Et puisqu'on le comprend aisément, on ne comprend pas que des jeunes puissent se livrer à pareils divertissements entre eux. Comment peut-on à des âges aussi bas avoir l'idée de s'amuser en risquant sa vie aussi stupidement ? Cela choque clairement le sens commun et peut apparaître à juste titre comme le signe d'un mal à identifier.

En voyant ce reportage une idée m'est venue qui pourrait expliquer en partie l'existence de ces jeux. Je me suis souvenu de l'expérience de Stanley Milgram, rapportée brillamment dans le film I comme Icare. Cette expérience qu'on ne décrit plus démontre de façon éclatante la soumission potentielle de chacun d'entre nous à l'autorité. Une autre expérience intéressante est celle de Philip Zimbardo de l'université de Stanford. Zimbardo cherchait à expliquer le niveau d'agressivité particulièrement élevé qui régnait dans les prisons des Etats-Unis. Il construisit avec plusieurs collègues une prison dans les sous-sols de leur université et fit appel à des cobayes qui furent répartis en deux groupes : les gardiens, et les prisonniers. Dès la première nuit les mauvais traitements infligés aux prisonniers ont commencés. Ils étaient aspergés à l'aide d'extincteurs, on leur passait les menottes sans raison, ils devaient se déshabiller, etc. Au bout de six jours l'expérience fut arrêtée alors qu'elle devait initialement durer deux semaines, parce que certains prisonniers étaient en dépression nerveuse.

Ces deux expériences me semblent apporter des explications aux jeux destructeurs indiqués plus haut. L'expérience de Zimbardo montre que nous portons tous en nous une certaine dose de violence. Celle-ci est canalisée par la société (c'est son rôle premier), mais si elle ne l'est plus, elle s'exprime et d'une façon qui peut être extrême. L'expérience de Milgram complète cette vision en montrant que dans un cadre où la violence est en quelque sorte permise, c'est-à-dire définie par des règles et encadrée par une autorité alors elle peut également s'exprimer d'une façon choquante. Bien que la société soit là pour la réprouver.

Dans le cas des jeux qui nous intéressent, je crois qu'on retrouve ces mécanismes pour partie.
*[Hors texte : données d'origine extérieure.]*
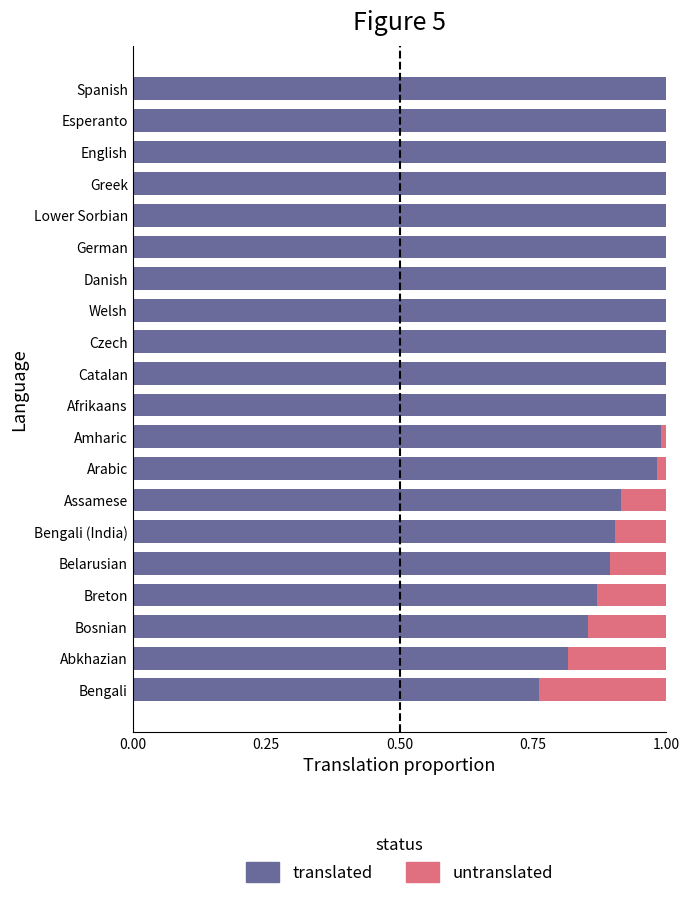

What are all the series names shown in the legend?

translated, untranslated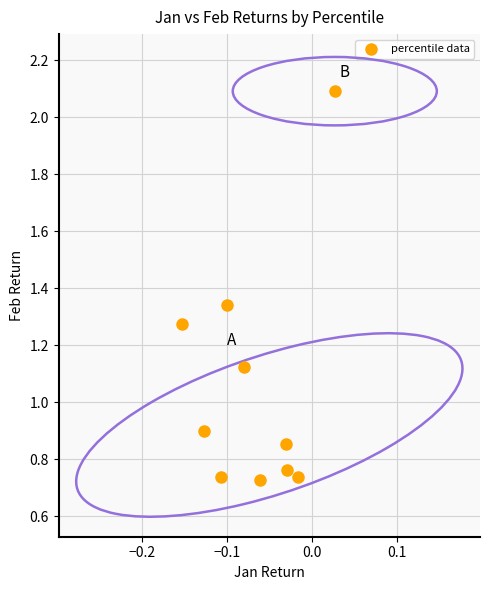

What is the range of Y values (max minus min)?

1.4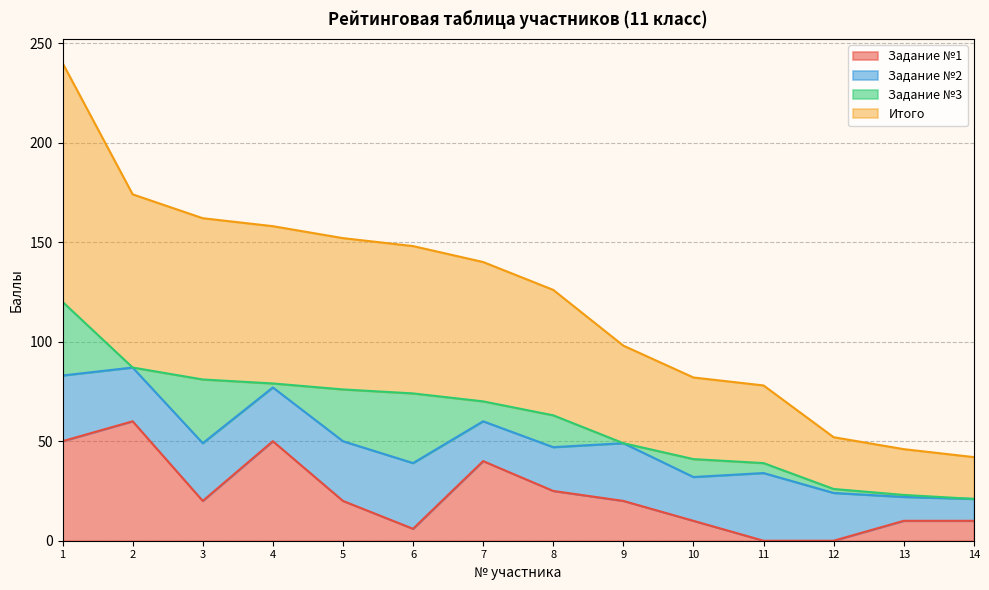

Which category has the lowest value in the Итого series?

14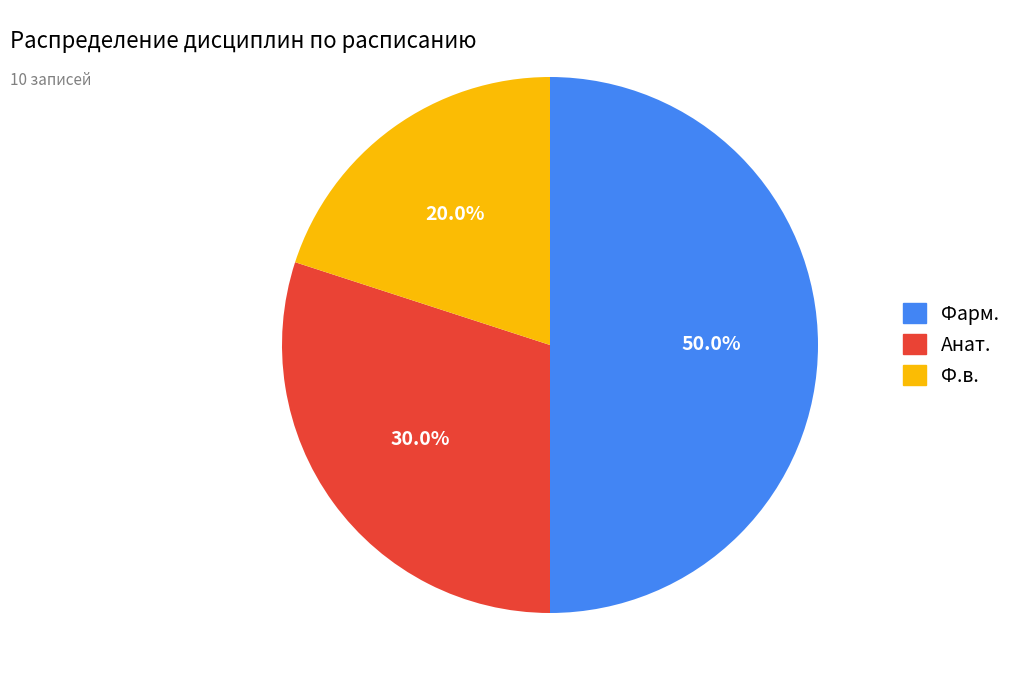

Does Ф.в. represent more than half of the total?

No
Pour les suiveurs, ceux qui participent sans être leaders, voilà comment les choses peuvent se passer. Les individus les plus brutaux définissent les règles du jeu (par exemple du petit pont massacreur). Les autres agissent alors avec une culpabilité et un sentiment de responsabilité amoindri pour deux raisons : d'abord parce qu'ils ne sont pas leaders et n'ont pas défini les règles, et parce que justement en jouant, ils ne font que suivre les règles, exactement comme dans l'expérience de Milgram. Je me demande combien seraient prêts à dire après s'être fait arrêtés par la police : "mais j'ai respecté les règles!". Cet encadrement du comportement par des règles qui existent hors de soi soustrait une partie du sentiment de responsabilité : on ne tabasse plus quelqu'un, on joue à un jeu. La vision qu'on construit de ce que l'on fait s'en trouve modifiée.